- Извлечённый текст:
Он сказал, что немедленно попытается связаться с оберстом фон Белоу по радио, чтобы уяснить смысл сообщения и уточнить – могу ли я приземлиться вообще. Два дня я не получаю никаких сведений, затем в одиннадцать вечера 27 апреля он звонит, чтобы сообщить, что наконец связался с Берлином и что я должен лететь туда сегодня вечером на «He-111», чтобы приземлиться на широкой, идущей с запада на восток дороге через Берлин в районе, где стоят Бранденбургские ворота и монумент Победы. Сопровождать меня будет Нирманн.
Взлет на «He-111» ночью весьма неудобен, поскольку на нашем аэродроме нет прожекторов по периметру, как и каких-либо огней. Кроме того, летное поле невелико и имеет с одной стороны высокие горы. Чтобы иметь возможность взлететь в таких условиях, нам пришлось не заполнить бензином бак полностью. Естественно, это сокращает время, которое мы можем находиться в воздухе.
Мы поднялись в воздух утром, когда еще стояла непроглядная тьма. Нам приходится лететь через Судетские горы над зоной боев, курсом северо-северо-запад. Земля под нами освещена пожарами, горели многие деревни и города, Германия объята пламенем. Мы осознаем свою неспособность этому помешать, но не следует об этом думать. На окраине Берлина нас ловят русские прожекторы и зенитки. Почти невозможно ориентироваться по плану города, поскольку город закрыт густым дымом и клубами пара. В некоторых местах интенсивность огня столь велика, что по-настоящему ослепляет. Мне приходится какое-то время смотреть в сторону, чтобы восстановить зрение, но даже при этом я не могу разглядеть дорогу с востока на запад. Мой радист связался с землей; нужно ждать инструкций. Это становится опасно, поскольку у нас мало горючего. Примерно через пятнадцать минут приходит сообщение от оберста фон Белоу, что посадка невозможна, так как дорогу обстреливают тяжелые снаряды, а Советы уже захватили Потсдамскую площадь. Мне дается распоряжение лететь в Рехлин и позвонить оттуда, чтобы получить новый приказ.

- Имеющиеся данные:
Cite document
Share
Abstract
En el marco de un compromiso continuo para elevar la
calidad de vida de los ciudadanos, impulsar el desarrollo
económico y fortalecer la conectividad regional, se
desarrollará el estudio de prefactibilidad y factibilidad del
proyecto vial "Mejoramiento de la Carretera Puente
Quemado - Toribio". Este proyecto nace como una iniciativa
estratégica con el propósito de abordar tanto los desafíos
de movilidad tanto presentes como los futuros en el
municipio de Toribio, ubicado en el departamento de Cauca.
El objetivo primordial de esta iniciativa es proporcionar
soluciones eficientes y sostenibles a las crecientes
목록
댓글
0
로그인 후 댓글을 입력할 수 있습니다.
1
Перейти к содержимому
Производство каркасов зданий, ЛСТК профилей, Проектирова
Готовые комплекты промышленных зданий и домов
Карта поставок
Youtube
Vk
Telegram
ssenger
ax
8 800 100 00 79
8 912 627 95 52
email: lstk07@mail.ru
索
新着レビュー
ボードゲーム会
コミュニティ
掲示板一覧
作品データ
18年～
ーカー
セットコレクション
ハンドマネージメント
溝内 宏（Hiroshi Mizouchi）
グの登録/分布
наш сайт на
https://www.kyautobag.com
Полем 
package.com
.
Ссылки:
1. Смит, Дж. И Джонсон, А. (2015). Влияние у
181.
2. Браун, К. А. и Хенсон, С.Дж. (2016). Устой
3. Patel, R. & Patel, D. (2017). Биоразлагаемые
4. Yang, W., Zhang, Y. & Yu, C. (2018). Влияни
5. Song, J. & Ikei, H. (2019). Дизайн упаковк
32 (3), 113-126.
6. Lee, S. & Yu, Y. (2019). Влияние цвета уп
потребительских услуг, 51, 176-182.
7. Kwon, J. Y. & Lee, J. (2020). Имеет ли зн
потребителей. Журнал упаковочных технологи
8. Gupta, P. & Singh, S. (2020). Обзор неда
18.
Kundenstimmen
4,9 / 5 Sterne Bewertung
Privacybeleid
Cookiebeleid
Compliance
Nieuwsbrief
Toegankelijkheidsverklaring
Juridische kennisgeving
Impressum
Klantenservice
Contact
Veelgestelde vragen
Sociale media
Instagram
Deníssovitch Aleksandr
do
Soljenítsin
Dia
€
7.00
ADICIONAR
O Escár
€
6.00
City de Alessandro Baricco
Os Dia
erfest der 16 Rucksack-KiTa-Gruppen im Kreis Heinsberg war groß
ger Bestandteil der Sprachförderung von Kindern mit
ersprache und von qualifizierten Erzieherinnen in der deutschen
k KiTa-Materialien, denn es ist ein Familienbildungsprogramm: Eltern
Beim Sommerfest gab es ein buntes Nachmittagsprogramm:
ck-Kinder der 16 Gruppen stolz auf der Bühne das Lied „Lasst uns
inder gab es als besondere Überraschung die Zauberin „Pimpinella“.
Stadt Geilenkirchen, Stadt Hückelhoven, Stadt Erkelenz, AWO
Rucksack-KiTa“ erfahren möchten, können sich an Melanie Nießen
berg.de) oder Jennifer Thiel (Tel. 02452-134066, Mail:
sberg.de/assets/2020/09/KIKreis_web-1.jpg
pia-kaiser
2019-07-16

- Задания:
- a) Выпишите из отрывка о полёте в Берлин все упомянутые в нём географические названия и названия городских объектов.
- b) Перепишите часть отрывка о полёте в Берлин: начните с места, где стоят слова «Он сказал, что», и остановитесь после слов «меня будет Нирманн.».
Строки для работы не понадобятся.

- Результаты выполнения:
- a) Берлин, Бранденбургские ворота, монумент Победы, Судетские горы, Германия, Потсдамская площадь, Рехлин.

- b)
Он сказал, что немедленно попытается связаться с оберстом фон Белоу по радио, чтобы уяснить смысл сообщения и уточнить – могу ли я приземлиться вообще. Два дня я не получаю никаких сведений, затем в одиннадцать вечера 27 апреля он звонит, чтобы сообщить, что наконец связался с Берлином и что я должен лететь туда сегодня вечером на «He-111», чтобы приземлиться на широкой, идущей с запада на восток дороге через Берлин в районе, где стоят Бранденбургские ворота и монумент Победы. Сопровождать меня будет Нирманн.